Reproduce only the lines of the records below that fall between the line containing "family: Lycaenidae" and the line containing "common name: Parasol", inclusive.

┄┄┄┄┄┄┄┄┄┄

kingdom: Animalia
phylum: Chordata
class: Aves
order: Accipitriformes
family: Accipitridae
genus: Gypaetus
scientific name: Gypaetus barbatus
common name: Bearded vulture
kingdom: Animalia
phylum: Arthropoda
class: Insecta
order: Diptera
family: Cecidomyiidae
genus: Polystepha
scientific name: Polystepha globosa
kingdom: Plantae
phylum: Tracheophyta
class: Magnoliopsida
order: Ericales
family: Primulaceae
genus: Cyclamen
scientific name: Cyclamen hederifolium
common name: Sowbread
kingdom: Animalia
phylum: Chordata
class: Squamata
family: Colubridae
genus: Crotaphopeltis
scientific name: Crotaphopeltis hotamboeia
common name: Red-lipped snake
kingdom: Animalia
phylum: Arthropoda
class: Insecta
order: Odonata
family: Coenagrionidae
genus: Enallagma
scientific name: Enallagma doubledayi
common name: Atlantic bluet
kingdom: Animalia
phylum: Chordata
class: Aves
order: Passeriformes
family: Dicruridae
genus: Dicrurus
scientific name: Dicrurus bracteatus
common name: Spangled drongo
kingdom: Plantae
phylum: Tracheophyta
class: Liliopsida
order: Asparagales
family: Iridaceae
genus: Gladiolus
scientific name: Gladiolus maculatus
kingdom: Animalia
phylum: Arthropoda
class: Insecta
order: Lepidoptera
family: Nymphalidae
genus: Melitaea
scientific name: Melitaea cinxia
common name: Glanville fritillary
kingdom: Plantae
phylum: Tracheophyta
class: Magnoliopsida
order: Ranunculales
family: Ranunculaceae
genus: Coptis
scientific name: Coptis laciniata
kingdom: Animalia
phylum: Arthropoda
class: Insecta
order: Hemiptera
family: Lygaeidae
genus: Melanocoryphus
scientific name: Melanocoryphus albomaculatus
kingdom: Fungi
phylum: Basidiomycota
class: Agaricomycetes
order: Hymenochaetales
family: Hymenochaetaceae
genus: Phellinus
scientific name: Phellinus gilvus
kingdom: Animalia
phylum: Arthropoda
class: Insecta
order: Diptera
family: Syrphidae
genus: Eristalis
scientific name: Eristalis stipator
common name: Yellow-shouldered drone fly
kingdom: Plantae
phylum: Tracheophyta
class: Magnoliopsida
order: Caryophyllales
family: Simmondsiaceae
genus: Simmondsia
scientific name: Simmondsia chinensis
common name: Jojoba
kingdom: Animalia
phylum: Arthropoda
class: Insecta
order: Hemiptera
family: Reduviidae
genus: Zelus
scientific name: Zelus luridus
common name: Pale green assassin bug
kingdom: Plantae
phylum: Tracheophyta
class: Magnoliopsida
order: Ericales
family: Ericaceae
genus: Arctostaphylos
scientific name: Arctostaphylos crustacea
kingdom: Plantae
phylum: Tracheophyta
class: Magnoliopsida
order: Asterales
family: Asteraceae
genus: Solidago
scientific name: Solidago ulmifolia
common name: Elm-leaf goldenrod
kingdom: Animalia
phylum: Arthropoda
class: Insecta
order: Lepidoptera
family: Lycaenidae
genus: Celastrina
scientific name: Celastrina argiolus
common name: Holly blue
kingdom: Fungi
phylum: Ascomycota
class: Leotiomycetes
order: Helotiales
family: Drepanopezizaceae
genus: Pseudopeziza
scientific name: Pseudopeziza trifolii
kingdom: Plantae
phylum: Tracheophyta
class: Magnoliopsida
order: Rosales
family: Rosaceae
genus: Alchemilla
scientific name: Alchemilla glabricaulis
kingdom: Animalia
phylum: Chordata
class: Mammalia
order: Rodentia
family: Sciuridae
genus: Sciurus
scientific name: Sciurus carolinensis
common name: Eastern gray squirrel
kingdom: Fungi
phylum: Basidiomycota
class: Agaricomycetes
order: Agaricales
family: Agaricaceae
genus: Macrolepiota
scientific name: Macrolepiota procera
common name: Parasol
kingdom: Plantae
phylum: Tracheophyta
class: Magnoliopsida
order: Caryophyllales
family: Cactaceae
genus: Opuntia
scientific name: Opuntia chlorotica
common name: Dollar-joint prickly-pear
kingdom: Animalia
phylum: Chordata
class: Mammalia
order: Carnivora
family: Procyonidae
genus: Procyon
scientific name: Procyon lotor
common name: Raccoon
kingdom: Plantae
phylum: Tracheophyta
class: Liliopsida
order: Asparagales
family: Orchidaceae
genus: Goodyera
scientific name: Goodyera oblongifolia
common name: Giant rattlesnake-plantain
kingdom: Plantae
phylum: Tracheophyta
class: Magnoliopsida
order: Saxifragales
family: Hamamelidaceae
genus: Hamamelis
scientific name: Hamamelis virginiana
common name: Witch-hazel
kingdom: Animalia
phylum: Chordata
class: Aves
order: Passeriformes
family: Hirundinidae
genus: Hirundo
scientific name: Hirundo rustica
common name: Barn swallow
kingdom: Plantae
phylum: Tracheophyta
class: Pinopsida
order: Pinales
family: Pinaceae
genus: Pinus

┄┄┄┄┄┄┄┄┄┄

COMPLETE OUTPUT:
family: Lycaenidae
genus: Celastrina
scientific name: Celastrina argiolus
common name: Holly blue
kingdom: Fungi
phylum: Ascomycota
class: Leotiomycetes
order: Helotiales
family: Drepanopezizaceae
genus: Pseudopeziza
scientific name: Pseudopeziza trifolii
kingdom: Plantae
phylum: Tracheophyta
class: Magnoliopsida
order: Rosales
family: Rosaceae
genus: Alchemilla
scientific name: Alchemilla glabricaulis
kingdom: Animalia
phylum: Chordata
class: Mammalia
order: Rodentia
family: Sciuridae
genus: Sciurus
scientific name: Sciurus carolinensis
common name: Eastern gray squirrel
kingdom: Fungi
phylum: Basidiomycota
class: Agaricomycetes
order: Agaricales
family: Agaricaceae
genus: Macrolepiota
scientific name: Macrolepiota procera
common name: Parasol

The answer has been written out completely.